SA’s Top Telco Locks In With Starlink Despite SA Barring The Service

By  |  November 13, 2025

Vodacom has quietly closed a deal that could change how millions of Africans get online. The Johannesburg-based operator announced it will integrate Starlink satellite backhaul into its mobile network and resell Starlink terminals and services across the continent.

The move comes after years of regulatory friction that kept Starlink out of South Africa, and it immediately raises questions about who will benefit and how quickly the service will roll out.

Satellite links can reach places where fibre and towers are too expensive to build. Vodacom says adding low-earth orbit satellites will speed up coverage expansion and lift performance in rural pockets where signal quality and capacity are poor. For a telco that has publicly set a 2030 target to reach 260 million customers, the partnership is a pragmatic way to extend reach without shouldering the full cost of ground networks.

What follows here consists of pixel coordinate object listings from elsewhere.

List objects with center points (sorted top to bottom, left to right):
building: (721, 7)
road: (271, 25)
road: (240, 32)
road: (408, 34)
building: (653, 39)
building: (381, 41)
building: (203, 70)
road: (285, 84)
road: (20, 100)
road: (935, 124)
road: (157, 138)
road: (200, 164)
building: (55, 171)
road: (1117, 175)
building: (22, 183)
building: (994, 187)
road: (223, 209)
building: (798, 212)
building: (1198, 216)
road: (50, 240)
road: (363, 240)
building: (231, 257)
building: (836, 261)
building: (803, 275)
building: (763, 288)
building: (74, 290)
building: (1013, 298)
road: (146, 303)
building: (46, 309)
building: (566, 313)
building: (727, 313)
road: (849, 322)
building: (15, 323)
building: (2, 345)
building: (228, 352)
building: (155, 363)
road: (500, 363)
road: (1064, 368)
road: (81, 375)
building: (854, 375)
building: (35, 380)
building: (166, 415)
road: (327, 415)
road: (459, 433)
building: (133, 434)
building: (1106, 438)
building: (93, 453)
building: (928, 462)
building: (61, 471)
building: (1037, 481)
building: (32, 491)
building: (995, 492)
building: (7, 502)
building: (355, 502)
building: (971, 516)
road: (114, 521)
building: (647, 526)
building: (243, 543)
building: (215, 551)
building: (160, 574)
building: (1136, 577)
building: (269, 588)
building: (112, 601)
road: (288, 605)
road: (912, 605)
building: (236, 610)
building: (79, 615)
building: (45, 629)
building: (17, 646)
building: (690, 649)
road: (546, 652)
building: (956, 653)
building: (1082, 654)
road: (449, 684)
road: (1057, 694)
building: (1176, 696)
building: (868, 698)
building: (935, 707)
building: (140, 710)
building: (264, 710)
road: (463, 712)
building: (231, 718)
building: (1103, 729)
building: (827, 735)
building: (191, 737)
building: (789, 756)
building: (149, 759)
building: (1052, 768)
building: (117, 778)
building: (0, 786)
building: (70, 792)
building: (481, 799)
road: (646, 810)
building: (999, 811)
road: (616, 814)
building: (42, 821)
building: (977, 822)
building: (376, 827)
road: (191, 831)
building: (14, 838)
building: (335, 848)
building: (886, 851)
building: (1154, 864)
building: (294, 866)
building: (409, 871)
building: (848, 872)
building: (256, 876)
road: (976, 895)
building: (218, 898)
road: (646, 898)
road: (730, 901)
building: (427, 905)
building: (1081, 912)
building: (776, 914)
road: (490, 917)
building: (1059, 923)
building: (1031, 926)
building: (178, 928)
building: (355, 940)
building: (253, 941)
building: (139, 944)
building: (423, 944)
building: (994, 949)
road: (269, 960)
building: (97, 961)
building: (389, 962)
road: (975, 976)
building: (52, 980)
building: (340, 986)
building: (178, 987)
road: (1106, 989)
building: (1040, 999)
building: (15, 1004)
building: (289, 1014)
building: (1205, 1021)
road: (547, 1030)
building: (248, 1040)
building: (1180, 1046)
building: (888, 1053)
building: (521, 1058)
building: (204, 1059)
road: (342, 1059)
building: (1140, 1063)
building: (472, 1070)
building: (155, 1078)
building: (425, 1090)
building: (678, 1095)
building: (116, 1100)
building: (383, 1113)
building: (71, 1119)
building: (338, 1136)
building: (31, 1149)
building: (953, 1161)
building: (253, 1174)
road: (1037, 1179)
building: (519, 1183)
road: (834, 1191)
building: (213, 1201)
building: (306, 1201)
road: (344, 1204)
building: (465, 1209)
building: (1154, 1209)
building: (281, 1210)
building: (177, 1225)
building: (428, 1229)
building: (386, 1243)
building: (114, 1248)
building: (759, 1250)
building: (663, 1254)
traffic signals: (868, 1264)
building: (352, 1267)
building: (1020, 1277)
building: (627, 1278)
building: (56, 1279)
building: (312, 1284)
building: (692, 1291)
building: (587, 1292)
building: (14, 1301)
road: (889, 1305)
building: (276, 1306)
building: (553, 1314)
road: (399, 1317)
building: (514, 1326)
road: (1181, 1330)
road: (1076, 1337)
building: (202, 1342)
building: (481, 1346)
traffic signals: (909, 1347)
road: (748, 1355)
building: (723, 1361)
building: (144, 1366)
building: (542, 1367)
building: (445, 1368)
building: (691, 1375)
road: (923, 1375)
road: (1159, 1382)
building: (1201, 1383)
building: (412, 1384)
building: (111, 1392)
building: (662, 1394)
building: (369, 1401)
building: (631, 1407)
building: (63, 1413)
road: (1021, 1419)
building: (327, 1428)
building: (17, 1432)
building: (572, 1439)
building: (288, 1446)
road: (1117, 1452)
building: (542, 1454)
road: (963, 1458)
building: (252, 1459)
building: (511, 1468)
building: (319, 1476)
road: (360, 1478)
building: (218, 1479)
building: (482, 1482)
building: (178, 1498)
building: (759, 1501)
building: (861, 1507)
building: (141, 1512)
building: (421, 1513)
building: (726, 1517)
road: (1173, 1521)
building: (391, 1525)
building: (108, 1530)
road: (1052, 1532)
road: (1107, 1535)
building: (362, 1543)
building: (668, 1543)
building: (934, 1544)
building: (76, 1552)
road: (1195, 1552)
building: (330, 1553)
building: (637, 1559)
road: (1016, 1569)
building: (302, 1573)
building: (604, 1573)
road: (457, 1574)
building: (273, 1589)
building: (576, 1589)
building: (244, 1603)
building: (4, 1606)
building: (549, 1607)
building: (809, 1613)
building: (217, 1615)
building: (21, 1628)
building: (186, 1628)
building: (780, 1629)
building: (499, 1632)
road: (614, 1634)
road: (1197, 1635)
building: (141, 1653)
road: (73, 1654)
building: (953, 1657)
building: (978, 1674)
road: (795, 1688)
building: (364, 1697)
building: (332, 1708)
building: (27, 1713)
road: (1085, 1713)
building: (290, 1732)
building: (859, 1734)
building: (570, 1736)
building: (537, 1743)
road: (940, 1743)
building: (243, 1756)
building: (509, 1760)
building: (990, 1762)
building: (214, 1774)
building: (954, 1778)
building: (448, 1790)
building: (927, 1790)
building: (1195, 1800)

Vodacom’s CEO Shameel Joosub was careful to point out that rolling out services will depend on licensing in each country. In other words Vodacom can use Starlink gear where regulators allow it.

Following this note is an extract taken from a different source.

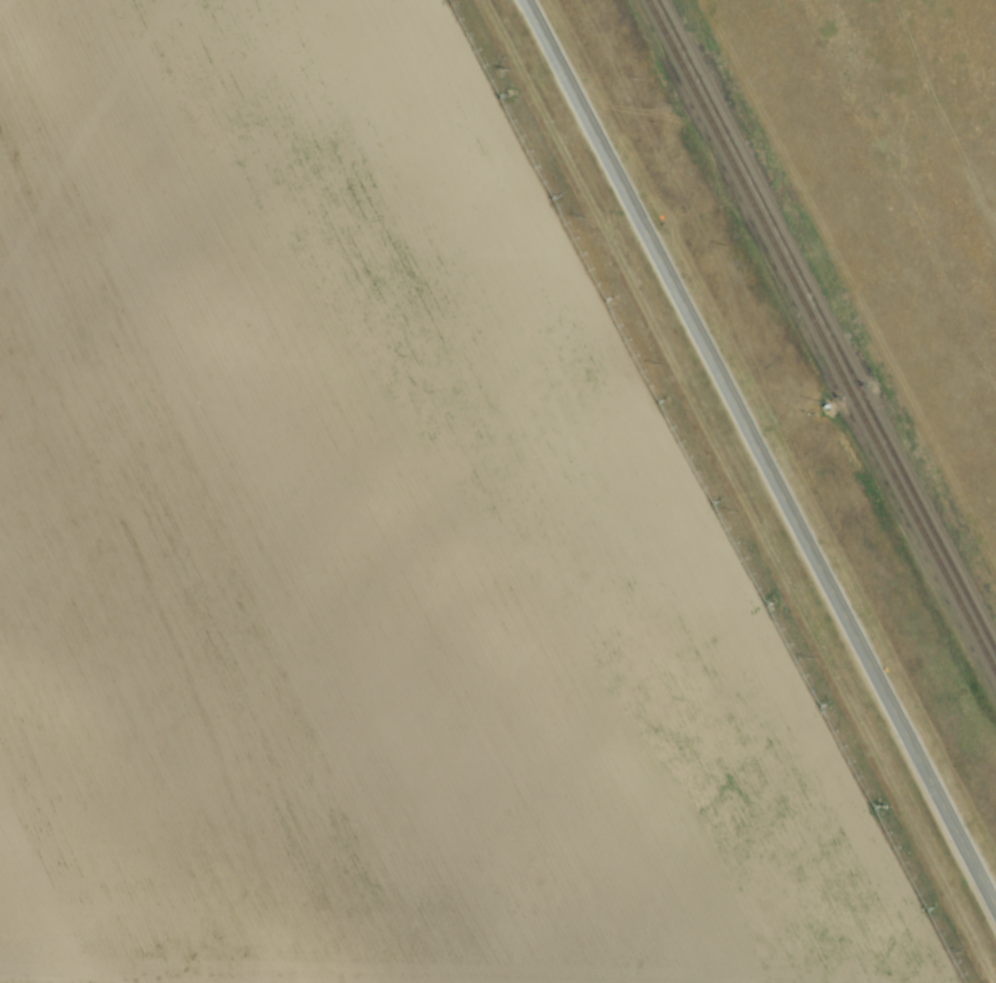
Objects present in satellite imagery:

That caveat matters because Starlink itself has been blocked from getting a South African license under current rules that require 30 percent local ownership by historically disadvantaged groups. SpaceX has been lobbying for an alternative compliance model that would let it operate through investments that mirror local ownership rather than by handing over direct equity.

Meanwhile, earlier this year, South Africa’s communications ministry floated a draft policy that would allow equity-equivalent programmes as a route to compliance.

Critics say the proposal looked like special treatment for a high-profile company. Officials denied that claim and framed the change as a broader move to modernise rules that were written for a different era of telecoms. The policy debate shows why a Vodacom-Starlink tie-up could be faster to implement in other African markets than on home soil.

The deal could be a net positive for customers and businesses if prices and service quality are reasonable. Starlink brings low latency and higher speeds than traditional geostationary satellites. That can unlock richer use cases such as cloud services, video conferencing, and point-of-sale systems in remote towns.

However, satellite capacity is not infinite and must be paired with local investment in towers, power, and last-mile connectivity to make internet access reliable and affordable. Observers say the technology alone will not replace the basic economics of serving low-income and dispersed populations.

African mobile operators have been testing partnerships with several space-based providers. Vodacom has said it works with other satellite players and competitors like MTN are pursuing similar options. Reselling Starlink hardware and services opens a new revenue line while preserving Vodacom’s role as the customer-facing brand and network operator. For Starlink, the arrangement boosts reach without the headache of complying with every national ownership rule directly.

Although the partnership is a practical response to a hard problem, it also exposes gaps in regulation and in the way governments think about digital inclusion.